Why In-Car Media Is Sexier Than Ever
Do you remember the Jetson’s space car? It was an open air vehicle that avoided all traffic delays, flew George directly to Spacely Sprockets, and best of all…it folded into a briefcase.
Unfortunately we are a long way off from having a space car in our garage. Plus traffic in major cities is only getting worse, and time spent in the car has increased proportionately. Highways are jammed, and consumers are confined to a very specific and opportunistic media space…in the car.
Average One-Way Commute Time (in minutes) by City (US Census Bureau Data)
Arbitron reports that the average time spent in a car during the weekday has gone from 2 hours and 11 minutes in 2003 to 2 hours and 52 minutes in 2009. That accounts for a 31% increase in just six years. I doubt these numbers are going to decrease over time.
So where’s the media opportunity? It’s in the car. Think about it. Where else are media choices limited during the average day? Where else are consumers confined to a singular space? And where else do you have the opportunity to communicate with one-on-one to your target?
Tim Westergren of Pandora understands the power of in-car media. Ford Motor Company recently announced that their hands free mobile app SYNC will be standard issue in all Ford cards. That means Pandora music will be able to target the lucrative in-car audience with customized music streaming beginning this year.
Along with music comes the inevitable traffic jam and the corresponding need for up to the second traffic information. Arbitron reports 50 percent of people get their traffic information from radio, 31 percent from television, and 5 percent from the Internet. Some think this may change with the advent of hands free in-car mobile applications.

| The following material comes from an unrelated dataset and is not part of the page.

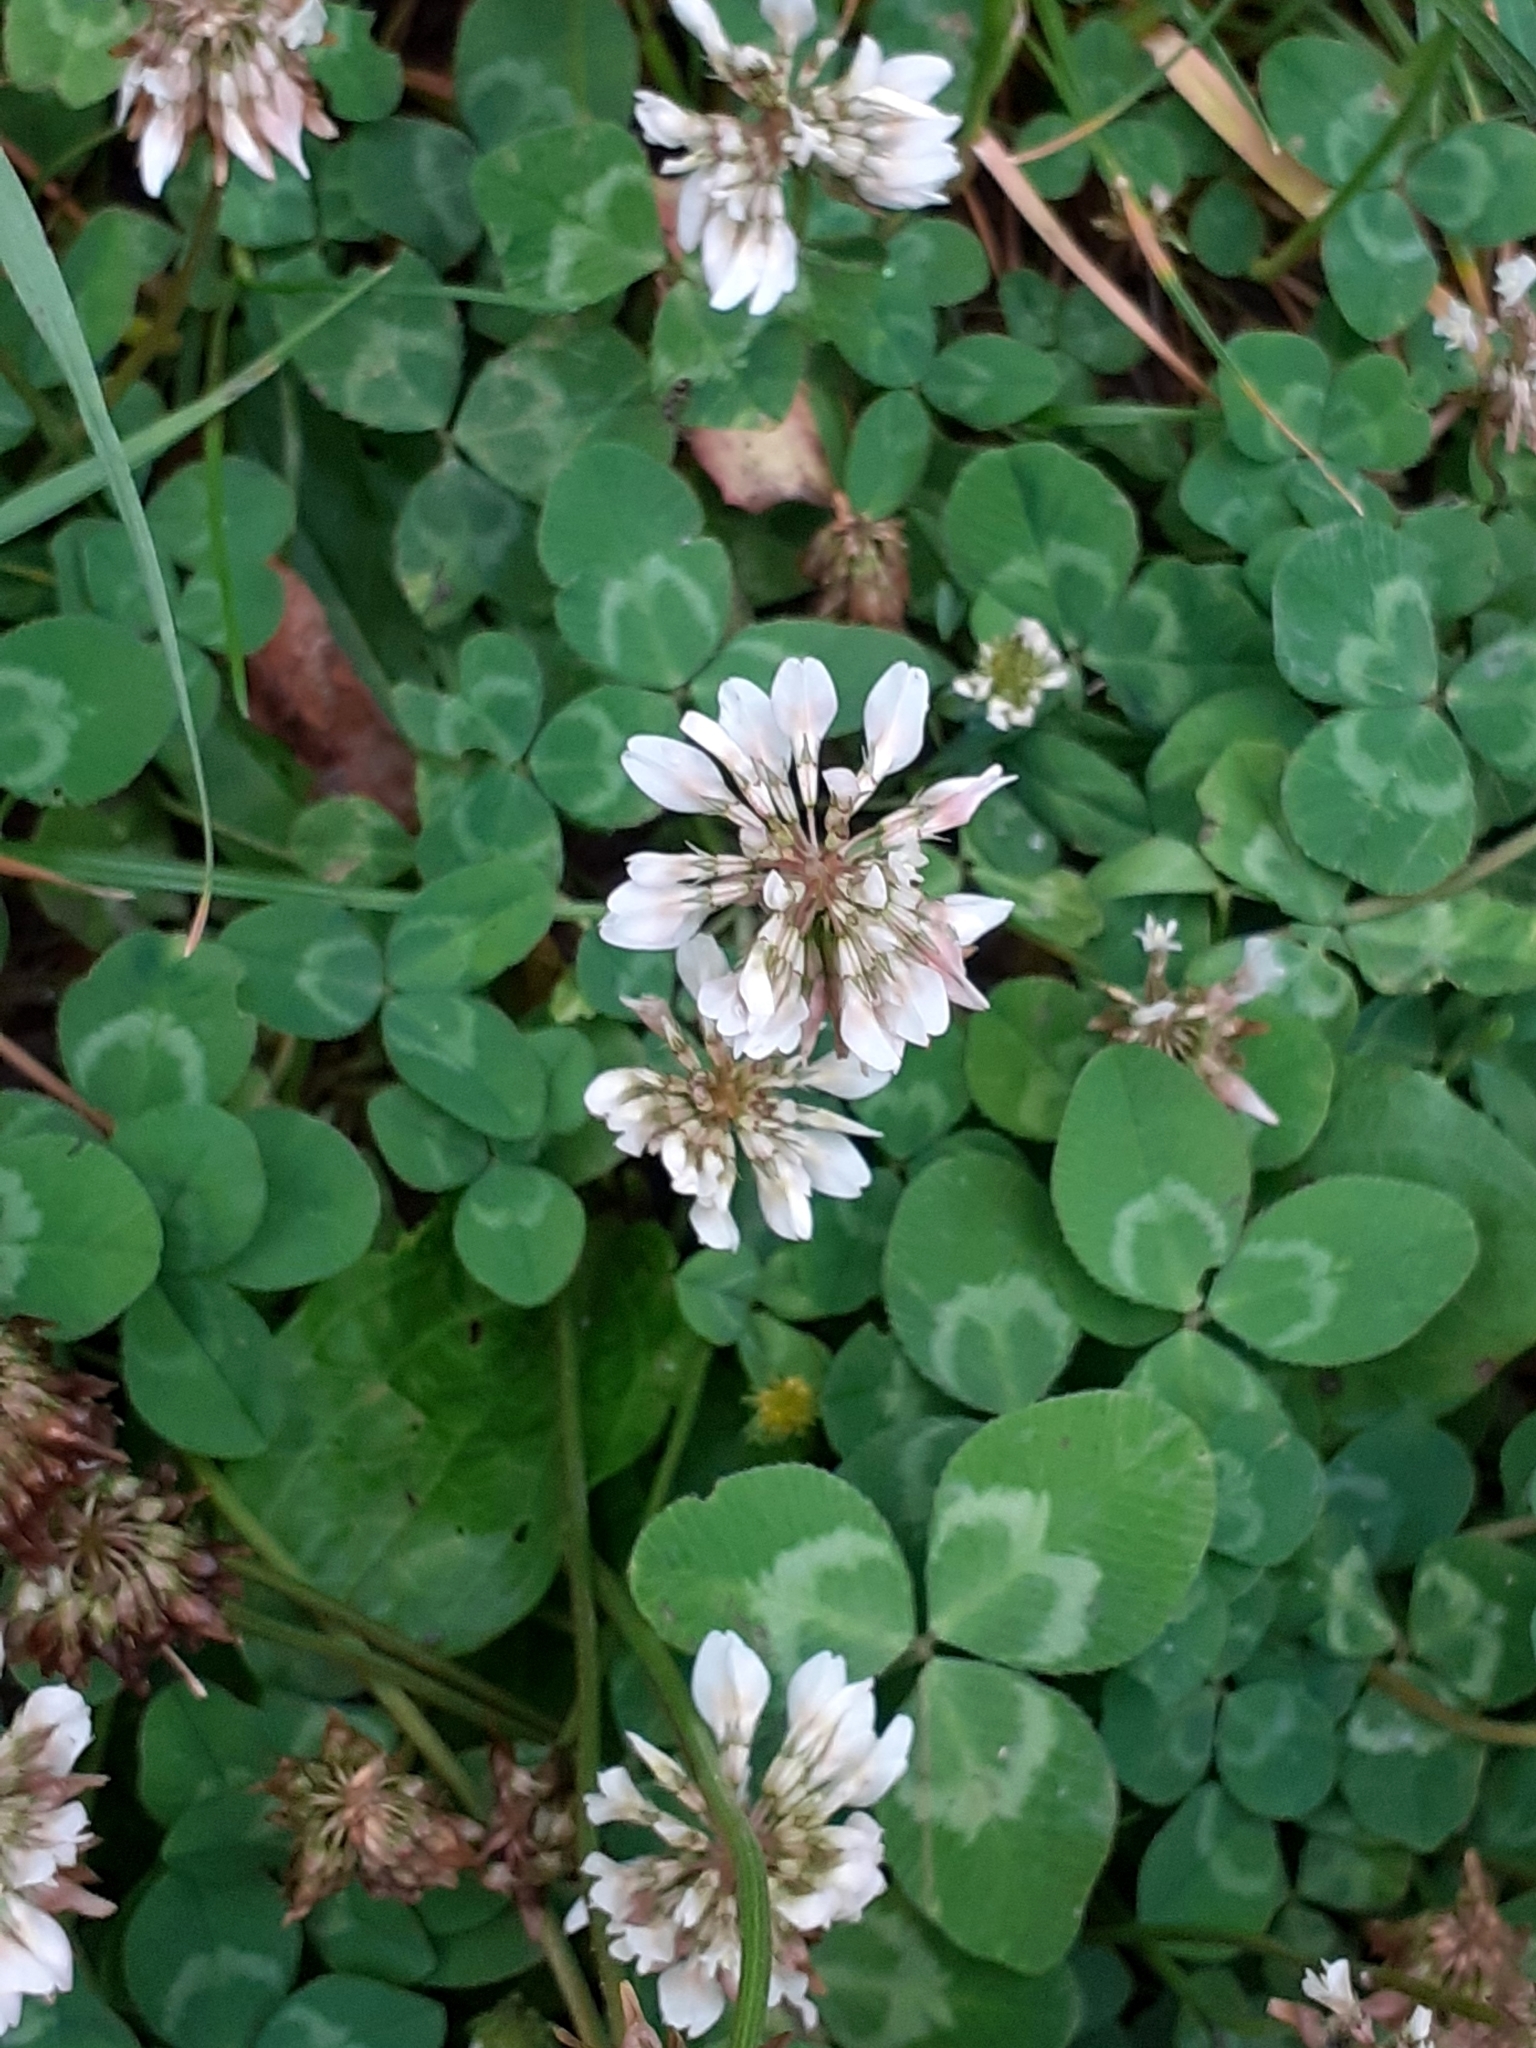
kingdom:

BUT WAIT A MINUTE. Who’s got the technology and the content providers already in place? Radio does! Not only does almost every single car in America have a functioning AM and FM radio receiver, but almost everyone understands how to work technology. No fancy hookups. No mobile apps to download, and no surfing the web. Push a button and bingo…free music, local traffic and weather 24/7.

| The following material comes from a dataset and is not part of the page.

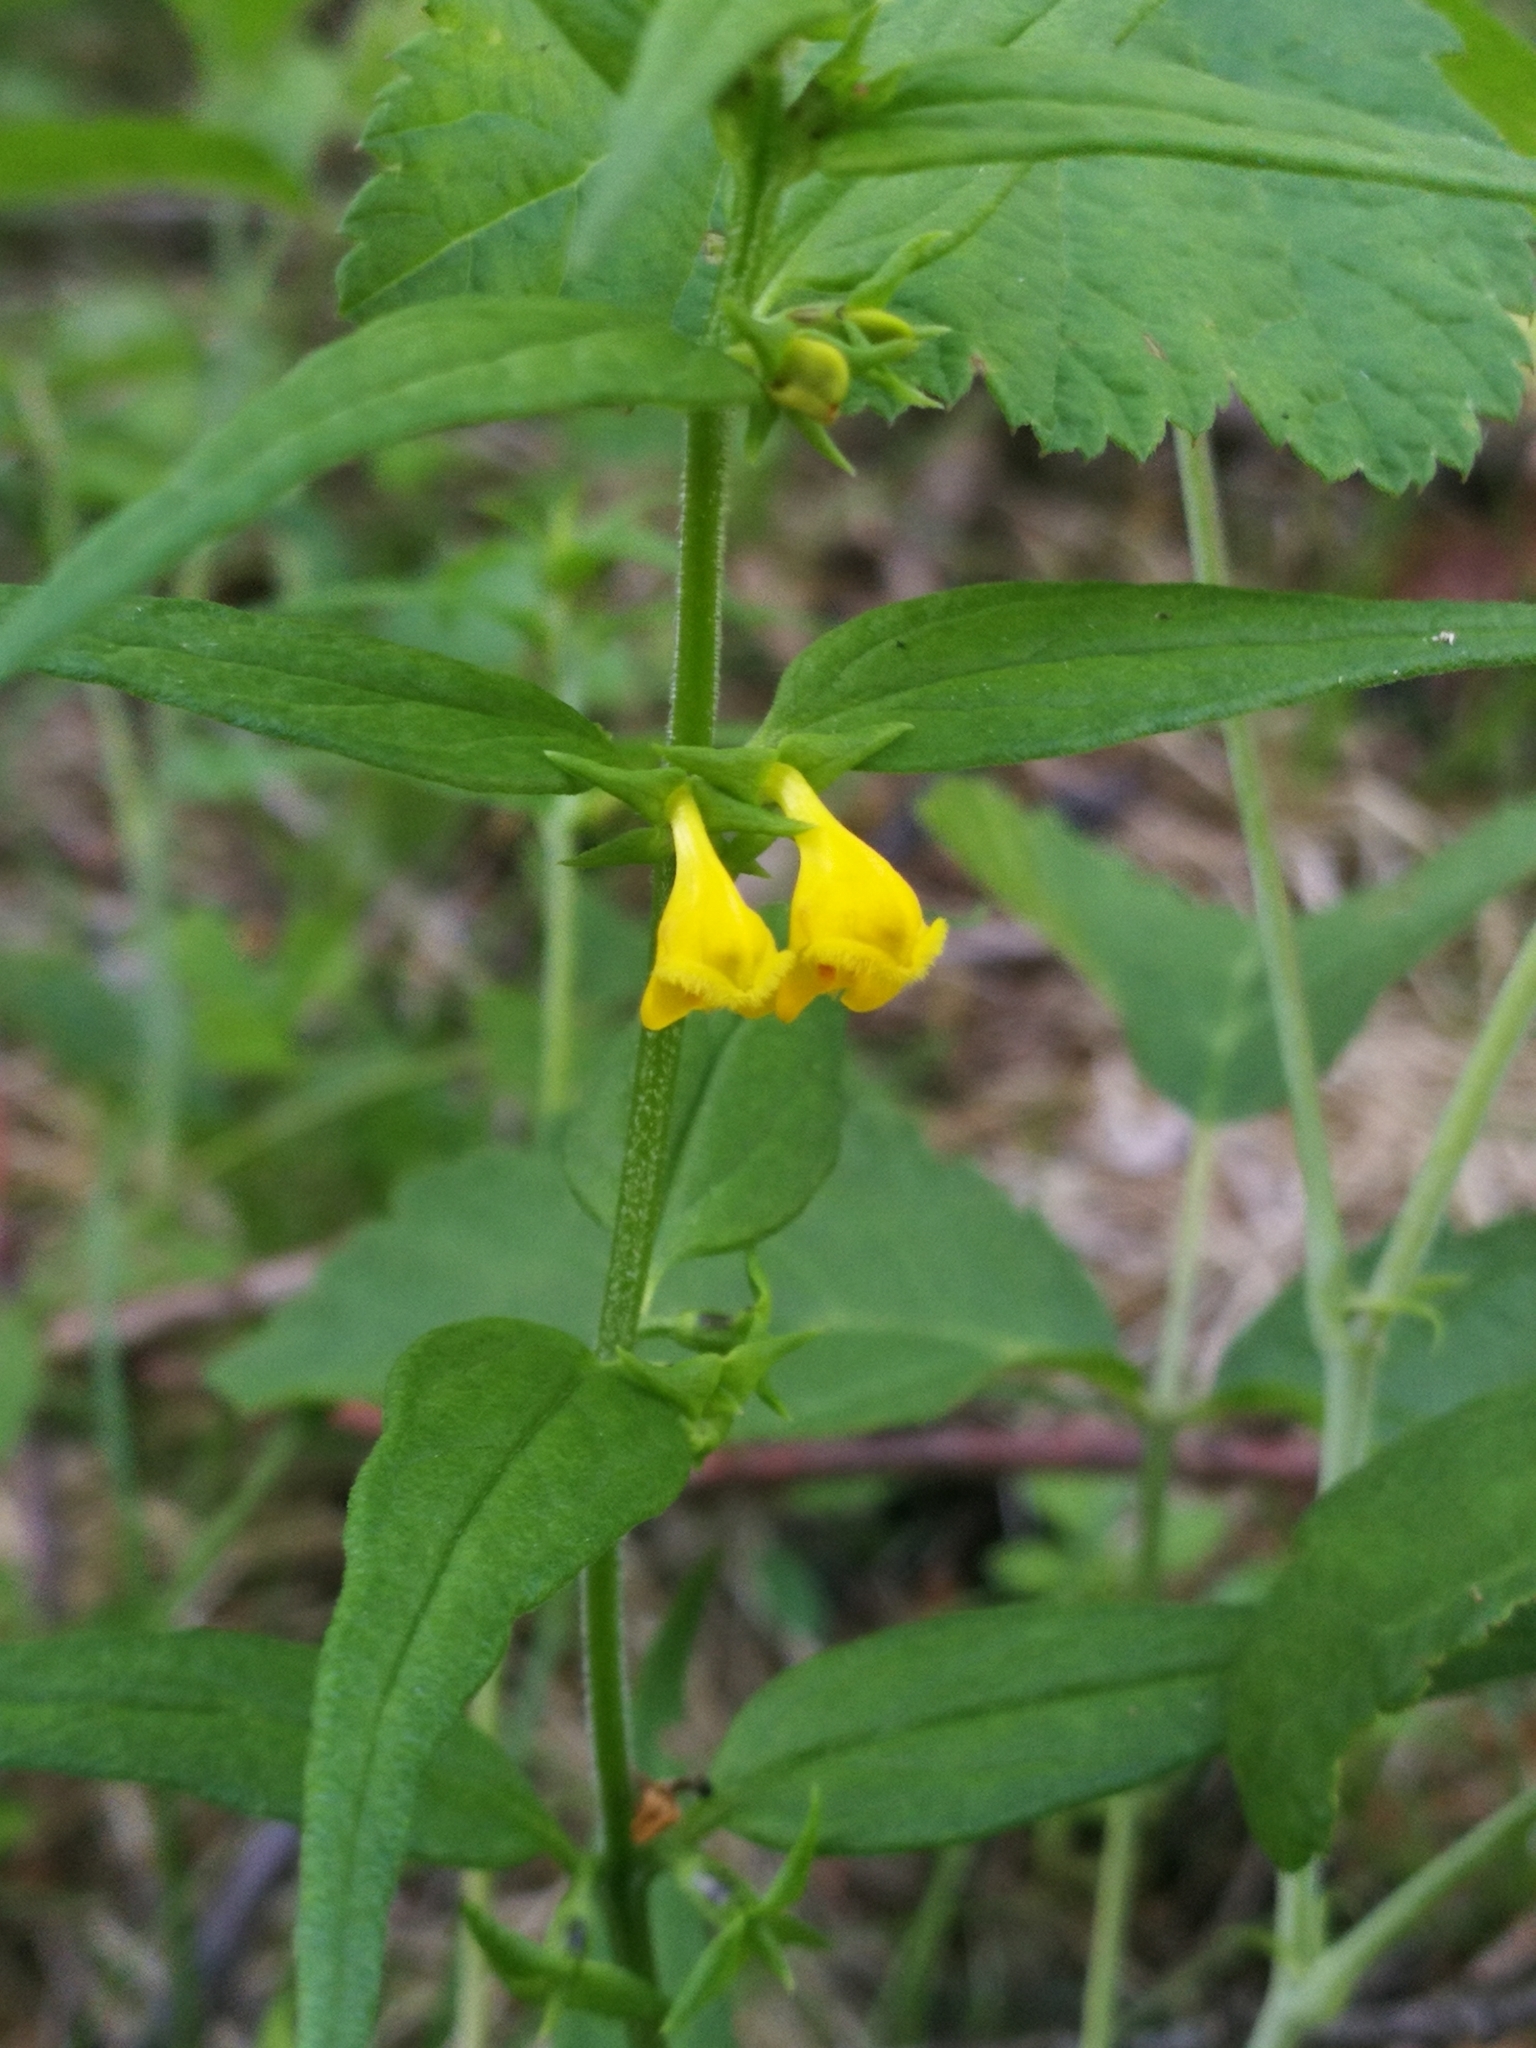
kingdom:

The key is local. The singular most important competitive advantage for radio is local. Local information delivered by local human beings, reporting from the local community, about local events that impact the people living in the local area. And believe it or not, some people rely on others to surprise them with personally selected musical choices rather than computer modeled choices of songs you know nothing about.
The most recent estimates suggest that in-car radio listening accounts for around 33 percent of all radio listening. Competing technologies understand that mobile in-car technologies such as SYNC provide newfound ways of entertaining the captured car driver who sits within the snarled traffic systems of most major markets.
But people gravitate towards those things they are most familiar with. Local personalities, with recognizable call letters, and comfortable voices. Local radio does that better than anything else, but the competition for the space inside the car is heating up. Keep an eye on it because you probably won’t see a George Jetson car within your lifetime.